1a.Objectives (from AD-416):
Evaluating different biochars and their impact on soil C, trace gas exchange and
agrochemical fate and transport.
1b.Approach (from AD-416):
This agreement is for establishing the collaboration between Best Energies and USDA-ARS to allow different feedstock and operating conditions on a pyrolysis plant to be evaluated on the impacts of the resulting biochar for soil amendments. This will entail a combination of field and laboratory research on the impact of various biochars on soil microbial processes, agrochemical transport and trace gas exchange. Best Energies will provide the production data on the biochar along with the biochar itself for the research. Laboratory incubations will assess the immediate impacts and field scale plot research would be conducted to evaluate the long-term (>3 years) effects in a continuous corn rotation in Minnesota. The main goal of the research is to examine if the combination of altering feed stocks or production parameters can result in a biochar that is more beneficial from a C sequestration perspective as well as an agent for reducing greenhouse gas emissions and agrochemical losses from the agricultural soil system.
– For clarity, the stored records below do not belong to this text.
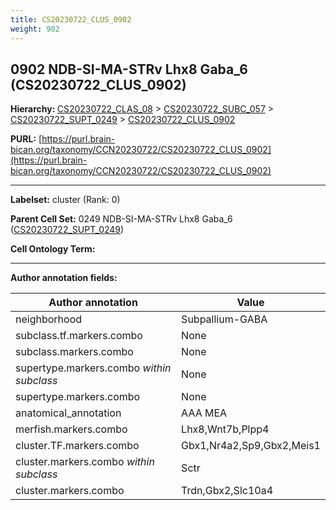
 ```yaml
---
title: CS20230722_CLUS_0902
weight: 902
---
```

## 0902 NDB-SI-MA-STRv Lhx8 Gaba_6 (CS20230722_CLUS_0902)
<b>Hierarchy: </b>
[CS20230722_CLAS_08](../CS20230722_CLAS_08) >
[CS20230722_SUBC_057](../CS20230722_SUBC_057) >
[CS20230722_SUPT_0249](../CS20230722_SUPT_0249) >
[CS20230722_CLUS_0902](../CS20230722_CLUS_0902)

**PURL:** [https://purl.brain-bican.org/taxonomy/CCN20230722/CS20230722_CLUS_0902](https://purl.brain-bican.org/taxonomy/CCN20230722/CS20230722_CLUS_0902)

---


**Labelset:** cluster (Rank: 0)

**Parent Cell Set:** 0249 NDB-SI-MA-STRv Lhx8 Gaba_6 ([CS20230722_SUPT_0249](../CS20230722_SUPT_0249))



**Cell Ontology Term:** 

[MARKER GENES.]: #


---

[TRANSFERRED ANNOTATIONS.]: #


[AUTHOR ANNOTATION FIELDS.]: #


**Author annotation fields:**

| Author annotation | Value |
|-------------------|-------|
|neighborhood|Subpallium-GABA|
|subclass.tf.markers.combo|None|
|subclass.markers.combo|None|
|supertype.markers.combo _within subclass_|None|
|supertype.markers.combo|None|
|anatomical_annotation|AAA MEA|
|merfish.markers.combo|Lhx8,Wnt7b,Plpp4|
|cluster.TF.markers.combo|Gbx1,Nr4a2,Sp9,Gbx2,Meis1|
|cluster.markers.combo _within subclass_|Sctr|
|cluster.markers.combo|Trdn,Gbx2,Slc10a4|
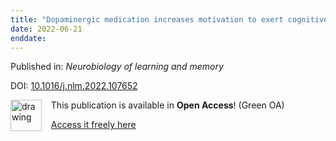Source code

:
 ```yaml
---
title: "Dopaminergic medication increases motivation to exert cognitive control by reducing subjective effort costs in Parkinson's patients."
date: 2022-06-21
enddate:
---
```


Published in: *Neurobiology of learning and memory*

DOI: [10.1016/j.nlm.2022.107652](https://doi.org/10.1016/j.nlm.2022.107652)

<img src="https://upload.wikimedia.org/wikipedia/commons/thumb/9/90/Open_Access_logo_PLoS_white_green.svg/576px-Open_Access_logo_PLoS_white_green.svg.png" alt="drawing" width="50" align="left"/> &nbsp;&nbsp;&nbsp;This publication is available in **Open Access**! (Green OA)

&nbsp;&nbsp;&nbsp;[Access it freely here](https://doi.org/10.1101/2022.02.07.22270623
)

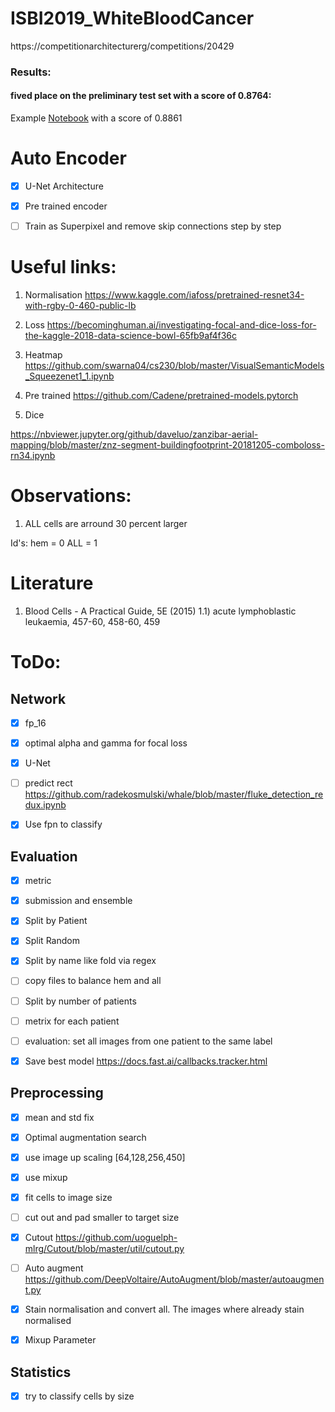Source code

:# ISBI2019_WhiteBloodCancer
https://competitionarchitecturerg/competitions/20429

### Results:
#### fived place on the preliminary test set with a score of 0.8764:
Example [Notebook](https://github.com/ChristianMarzahl/ISBI2019_WhiteBloodCancer/blob/master/baseline-resnet18-Patient.ipynb) with a score of 0.8861


# Auto Encoder
- [x] U-Net Architecture
- [x] Pre trained encoder
- [ ] Train as Superpixel and remove skip connections step by step


#  Useful links:

1) Normalisation
https://www.kaggle.com/iafoss/pretrained-resnet34-with-rgby-0-460-public-lb

2) Loss
https://becominghuman.ai/investigating-focal-and-dice-loss-for-the-kaggle-2018-data-science-bowl-65fb9af4f36c

3) Heatmap
https://github.com/swarna04/cs230/blob/master/VisualSemanticModels_Squeezenet1_1.ipynb

4) Pre trained
https://github.com/Cadene/pretrained-models.pytorch

5) Dice

https://nbviewer.jupyter.org/github/daveluo/zanzibar-aerial-mapping/blob/master/znz-segment-buildingfootprint-20181205-comboloss-rn34.ipynb


# Observations:

1) ALL cells are arround 30 percent larger

Id's:
hem = 0
ALL = 1


# Literature
1) Blood Cells - A Practical Guide, 5E (2015)
1.1) acute lymphoblastic leukaemia, 457-60, 458-60, 459


# ToDo:

## Network
- [x] fp_16
- [x] optimal alpha and gamma for focal loss
- [x] U-Net
- [ ] predict rect https://github.com/radekosmulski/whale/blob/master/fluke_detection_redux.ipynb
- [x] Use fpn to classify


## Evaluation
- [x] metric
- [x] submission and ensemble
- [x] Split by Patient
- [x] Split Random
- [x] Split by name like fold via regex
- [ ] copy files to balance hem and all
- [ ] Split by number of patients
- [ ] metrix for each patient
- [ ] evaluation: set all images from one patient to the same label
- [x] Save best model https://docs.fast.ai/callbacks.tracker.html


## Preprocessing
- [x] mean and std fix
- [x] Optimal augmentation search
- [x] use image up scaling [64,128,256,450]
- [x] use mixup
- [x] fit cells to image size
- [ ] cut out and pad smaller to target size
- [x] Cutout https://github.com/uoguelph-mlrg/Cutout/blob/master/util/cutout.py
- [ ] Auto augment https://github.com/DeepVoltaire/AutoAugment/blob/master/autoaugment.py
- [x] Stain normalisation and convert all. The images where already stain normalised
- [x] Mixup Parameter


## Statistics
- [x] try to classify cells by size
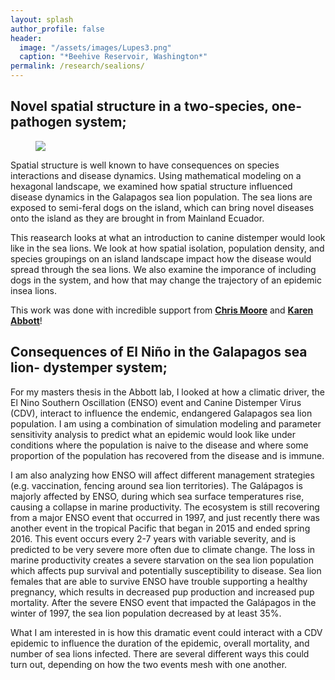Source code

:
 ```yaml
---
layout: splash
author_profile: false
header:
  image: "/assets/images/Lupes3.png"
  caption: "*Beehive Reservoir, Washington*"
permalink: /research/sealions/
---
```


## Novel spatial structure in a two-species, one-pathogen system;

 <figure><width="10%" img align = "right"><img src="/assets/images/Baby SL.jpg"></figure>

Spatial structure is well known to have consequences on species interactions and disease dynamics. Using mathematical modeling on a hexagonal landscape, we examined how spatial structure influenced disease dynamics in the Galapagos sea lion population. The sea lions are exposed to semi-feral dogs on the island, which can bring novel diseases onto the island as they are brought in from Mainland Ecuador. 

This reasearch looks at what an introduction to canine distemper would look like in the sea lions. We look at how spatial isolation, population density, and species groupings on an island landscape impact how the disease would spread through the sea lions. We also examine the imporance of including dogs in the system, and how that may change the trajectory of an epidemic insea lions.

This work was done with incredible support from [**Chris Moore**](http://mutualismecology.com) and [**Karen Abbott**](https://abbottlab480702554.wordpress.com/)!

## Consequences of El Niño in the Galapagos sea lion- dystemper system;

For my masters thesis in the Abbott lab, I looked at how a climatic driver, the El Nino Southern Oscillation (ENSO) event and Canine Distemper Virus (CDV), interact to influence the endemic, endangered Galapagos sea lion population. I am using a combination of simulation modeling and parameter sensitivity analysis to predict what an epidemic would look like under conditions where the population is naive to the disease and where some proportion of the population has recovered from the disease and is immune. 

I am also analyzing how ENSO will affect different management strategies (e.g. vaccination, fencing around sea lion territories).  The Galápagos is majorly affected by ENSO, during which sea surface temperatures rise, causing a collapse in marine productivity. The ecosystem is still recovering from a major ENSO event that occurred in 1997, and just recently there was another event in the tropical Pacific that began in 2015 and ended spring 2016. This event occurs every 2-7 years with variable severity, and is predicted to be very severe more often due to climate change. The loss in marine productivity creates a severe starvation on the sea lion population which affects pup survival and potentially susceptibility to disease. Sea lion females that are able to survive ENSO have trouble supporting a healthy pregnancy, which results in decreased pup production and increased pup mortality. After the severe ENSO event that impacted the Galápagos in the winter of 1997, the sea lion population decreased by at least 35%. 

What I am interested in is how this dramatic event could interact with a CDV epidemic to influence the duration of the epidemic, overall mortality, and number of sea lions infected. There are several different ways this could turn out, depending on how the two events mesh with one another.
This project has been completed.
1. Best Energies did supply sufficient biochar from a slow pyrolysis process from their plant in Australia to apply to triplicate field plots (16’ x 16’) in Rosemount, MN. These field plots evaluated the impacts of the biochar addition on a continuous no-till corn production in the Upper Midwest. The biochar was applied in the fall of 2009 and was incorporated by rotary tillage (rototiller). There were no increases in corn yield observed during any year of the project. There were increases in soil C contents from the biochar addition that persisted for the 3 years of the study.
2. There were initial decreases observed in the soil nitrous oxide production following biochar additions in laboratory incubations, but this suppression in N2O production was not observed in the field plots.
3. There were differences noted in the impact of fresh and weathered biochar additions on soil nitrous oxide production rates. Weathered biochar increased the net soil nitrous oxide production and fresh biochar decreased the observed soil N2O production. These results suggest the transient nature of biochar’s impact on greenhouse gas emissions cannot be accurately predicted based on the initial observations. This project relates directly to Objective 1a of the Farming Practices for the Northern Corn Belt to Protect Soil Resources, Support Biofuel Production and Reduce Global Warming Potential research project by determining farming practices that have the potential of reducing GHG emissions at the plot level through biochar additions.